One day in the synagogue, Rabbi Levi Yitzchak of Berdichev seemed to be observing a group of his Hasidim as they prayed. When they were finished, he approached them with a hearty greeting, "Shalom aleichem!"
They looked startled to hear their rabbi pronounce the greeting traditionally given after returning from a long journey. "But Rabbi," they said, "we have not been anywhere!"
The rabbi continued to shake hands with them, as though they were travelers arriving in Berditchev. He said, "From your faces it was obvious that your thoughts were in the grain market in Odessa or the woolen market in Lodz. None of you were actually here while you recited the prayers, so I was glad to welcome you back once you stopped."
This week we read: Adonai said to Avram: Get out from your country, from your family, from your father’s house, to a land that I will show you; And I will make of you a great nation, and I will bless you, and make your name great, and you shall be a blessing; and I will bless those who bless you and curse him who curses you; and in you shall all the families of the earth be blessed.

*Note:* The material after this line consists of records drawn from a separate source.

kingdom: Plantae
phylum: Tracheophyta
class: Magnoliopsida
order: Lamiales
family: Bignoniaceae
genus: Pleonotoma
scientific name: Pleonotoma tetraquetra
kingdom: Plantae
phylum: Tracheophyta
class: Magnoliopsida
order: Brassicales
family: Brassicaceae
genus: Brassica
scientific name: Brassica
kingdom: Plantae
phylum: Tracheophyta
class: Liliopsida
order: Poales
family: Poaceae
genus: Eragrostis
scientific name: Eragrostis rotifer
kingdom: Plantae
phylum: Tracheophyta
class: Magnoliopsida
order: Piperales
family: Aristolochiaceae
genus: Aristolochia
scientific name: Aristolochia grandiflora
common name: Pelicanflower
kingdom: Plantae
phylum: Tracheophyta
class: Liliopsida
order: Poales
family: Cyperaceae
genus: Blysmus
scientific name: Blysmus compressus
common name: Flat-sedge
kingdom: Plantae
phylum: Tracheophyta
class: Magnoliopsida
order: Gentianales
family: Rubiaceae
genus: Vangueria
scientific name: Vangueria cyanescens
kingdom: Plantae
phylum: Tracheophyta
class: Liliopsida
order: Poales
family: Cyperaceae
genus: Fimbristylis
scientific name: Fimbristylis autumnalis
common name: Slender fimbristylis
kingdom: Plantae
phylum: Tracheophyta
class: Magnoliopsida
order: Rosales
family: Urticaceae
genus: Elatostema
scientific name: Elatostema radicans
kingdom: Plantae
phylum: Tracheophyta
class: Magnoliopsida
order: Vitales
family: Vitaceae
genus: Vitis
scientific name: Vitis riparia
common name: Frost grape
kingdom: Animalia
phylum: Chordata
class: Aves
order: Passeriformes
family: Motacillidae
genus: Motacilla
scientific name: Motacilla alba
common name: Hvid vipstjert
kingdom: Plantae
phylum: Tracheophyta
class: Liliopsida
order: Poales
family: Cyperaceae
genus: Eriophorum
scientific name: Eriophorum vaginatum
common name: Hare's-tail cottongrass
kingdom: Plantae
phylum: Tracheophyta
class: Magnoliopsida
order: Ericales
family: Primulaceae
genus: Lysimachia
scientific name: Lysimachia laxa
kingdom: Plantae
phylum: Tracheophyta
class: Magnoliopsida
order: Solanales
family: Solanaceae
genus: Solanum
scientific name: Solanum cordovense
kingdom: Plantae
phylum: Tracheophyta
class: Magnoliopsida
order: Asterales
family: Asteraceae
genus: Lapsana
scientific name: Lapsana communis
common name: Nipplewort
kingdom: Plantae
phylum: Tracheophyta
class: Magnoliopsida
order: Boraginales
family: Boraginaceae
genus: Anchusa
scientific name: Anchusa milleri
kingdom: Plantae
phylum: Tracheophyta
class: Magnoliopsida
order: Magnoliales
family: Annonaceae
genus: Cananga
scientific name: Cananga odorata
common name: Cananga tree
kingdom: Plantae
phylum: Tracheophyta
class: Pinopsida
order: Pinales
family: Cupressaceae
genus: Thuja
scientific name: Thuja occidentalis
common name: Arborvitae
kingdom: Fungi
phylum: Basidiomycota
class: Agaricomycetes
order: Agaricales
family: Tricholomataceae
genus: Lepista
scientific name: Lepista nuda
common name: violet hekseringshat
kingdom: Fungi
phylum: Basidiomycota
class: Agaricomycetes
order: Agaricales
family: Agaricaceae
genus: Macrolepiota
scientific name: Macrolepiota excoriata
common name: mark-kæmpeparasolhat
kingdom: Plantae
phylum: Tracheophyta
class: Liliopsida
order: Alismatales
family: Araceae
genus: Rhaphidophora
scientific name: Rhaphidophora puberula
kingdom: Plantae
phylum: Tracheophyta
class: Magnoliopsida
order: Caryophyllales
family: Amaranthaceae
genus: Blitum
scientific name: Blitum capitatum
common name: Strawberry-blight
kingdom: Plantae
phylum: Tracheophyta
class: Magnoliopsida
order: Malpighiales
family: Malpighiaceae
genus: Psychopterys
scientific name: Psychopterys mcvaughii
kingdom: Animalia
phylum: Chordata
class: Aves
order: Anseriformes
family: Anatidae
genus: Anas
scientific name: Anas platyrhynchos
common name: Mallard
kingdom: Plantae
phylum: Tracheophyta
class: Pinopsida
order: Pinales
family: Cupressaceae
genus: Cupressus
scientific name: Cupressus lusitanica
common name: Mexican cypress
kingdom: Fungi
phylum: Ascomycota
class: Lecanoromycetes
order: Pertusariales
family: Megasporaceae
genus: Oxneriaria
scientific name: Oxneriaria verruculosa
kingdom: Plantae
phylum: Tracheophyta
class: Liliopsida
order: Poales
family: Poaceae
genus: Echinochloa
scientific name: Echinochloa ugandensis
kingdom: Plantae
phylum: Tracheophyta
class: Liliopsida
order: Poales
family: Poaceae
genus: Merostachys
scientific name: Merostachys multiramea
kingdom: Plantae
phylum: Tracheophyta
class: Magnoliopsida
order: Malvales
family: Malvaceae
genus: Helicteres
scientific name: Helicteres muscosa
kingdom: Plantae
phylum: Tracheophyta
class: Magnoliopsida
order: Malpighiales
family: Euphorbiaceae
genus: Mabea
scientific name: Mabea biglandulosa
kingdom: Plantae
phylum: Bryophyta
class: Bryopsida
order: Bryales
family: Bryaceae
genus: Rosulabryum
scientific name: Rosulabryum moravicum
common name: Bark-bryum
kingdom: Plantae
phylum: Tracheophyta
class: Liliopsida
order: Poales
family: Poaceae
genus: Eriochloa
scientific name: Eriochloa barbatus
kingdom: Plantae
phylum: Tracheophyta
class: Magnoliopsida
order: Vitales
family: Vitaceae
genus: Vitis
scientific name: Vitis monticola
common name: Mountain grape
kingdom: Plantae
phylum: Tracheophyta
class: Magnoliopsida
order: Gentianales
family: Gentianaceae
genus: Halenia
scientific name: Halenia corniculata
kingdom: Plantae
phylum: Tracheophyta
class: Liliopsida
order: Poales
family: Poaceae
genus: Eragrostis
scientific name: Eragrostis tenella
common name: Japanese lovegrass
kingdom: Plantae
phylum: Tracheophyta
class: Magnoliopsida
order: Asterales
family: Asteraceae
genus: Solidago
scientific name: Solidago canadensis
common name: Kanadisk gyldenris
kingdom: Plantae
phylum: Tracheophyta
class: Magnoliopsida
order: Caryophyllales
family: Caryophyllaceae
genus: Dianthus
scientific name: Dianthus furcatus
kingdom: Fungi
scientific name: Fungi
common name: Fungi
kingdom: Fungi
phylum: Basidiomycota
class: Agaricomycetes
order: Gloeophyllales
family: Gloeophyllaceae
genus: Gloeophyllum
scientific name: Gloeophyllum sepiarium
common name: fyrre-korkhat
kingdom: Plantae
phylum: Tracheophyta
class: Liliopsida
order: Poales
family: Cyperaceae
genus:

Normally when we read these verses we tend to emphasize the going: as if the journey was some kind of quid-pro-quo for receiving the gift of the Land and the People; that the blessing is in response to the going. But one commentator suggests that we look at the blessing itself more carefully, for if we do we’ll find something else—that this is not a reward, but a command, a mitzvah, a sacred obligation. You and your descendants MUST live as to be a blessing.
I’m sure this week you’ve seen at least an article describing the Pew Foundation study on Jews in North America. If not, I encourage you to read the report itself. Most of the articles have involved the kinds of things you’d expect: the wringing of hands and the gnashing of teeth and the focus, as one writer for the Forward opined, about what we’re not. Apparently, according to the study, we’re not as religious as we used to be, we’re not lighting candles anymore, or focused on God, or affiliating. It’s as if the writers of those articles are focused not on where we are, but again are looking forward to the boogieman of a future without a Jewish people. But what if we focused on what we are today instead: that 94% of Jews are proud of their Jewishness, 70% feel connected to Israel, 73% feel remembering the Shoah is essential to their Jewish identity; and 69% feel the same about living ethically? What would happen if we looked at Jewish living not as something to do to get a reward of mere survival, but looked at our Jewish experience as essential to our own living, that to be Jewish is to be compelled to live one’s life as a blessing. Or, as Tolstoy wrote: ‘the Jew is that sacred being who has brought down from heaven the everlasting fire, and has illumined with it the entire world.’ What if we lived and expressed our Judaism in that way? Would we invest in moments of greater inspiration, or persist in creating gimmicky programs meant to bring people into the building? Would we take each other more seriously and invest in the individual and her experience, and seek to find ways to create meaningful community, or would we as a people continue to pour resources into preserving institutions or events? Will we see the present as an opportunity to invest in people seeking an authentic Jewish connection, or will we pine for the past and agonize about the future?
Perhaps those questions aren’t fair. There’s a lot of data to comb through, after all, and a lot of room for interpretation. But it seems to me that we could either see this report as a source of consternation or as an opportunity: to build relationships with individuals and Jewish community, among individuals who are craving inspiration, to better understand the blessing we are and live that way.
The midrash understands the words lech lecha-go—to mean “betake yourself”, meaning go forth and find your own authentic self, be who you are meant to be. So, who are you meant to be? What does it mean to be a blessing? How would this world be different if you lived that way, and how can we help make that happen? We must answer these questions for ourselves and together. Otherwise, the opportunity is lost, and the journey will only be in our heads.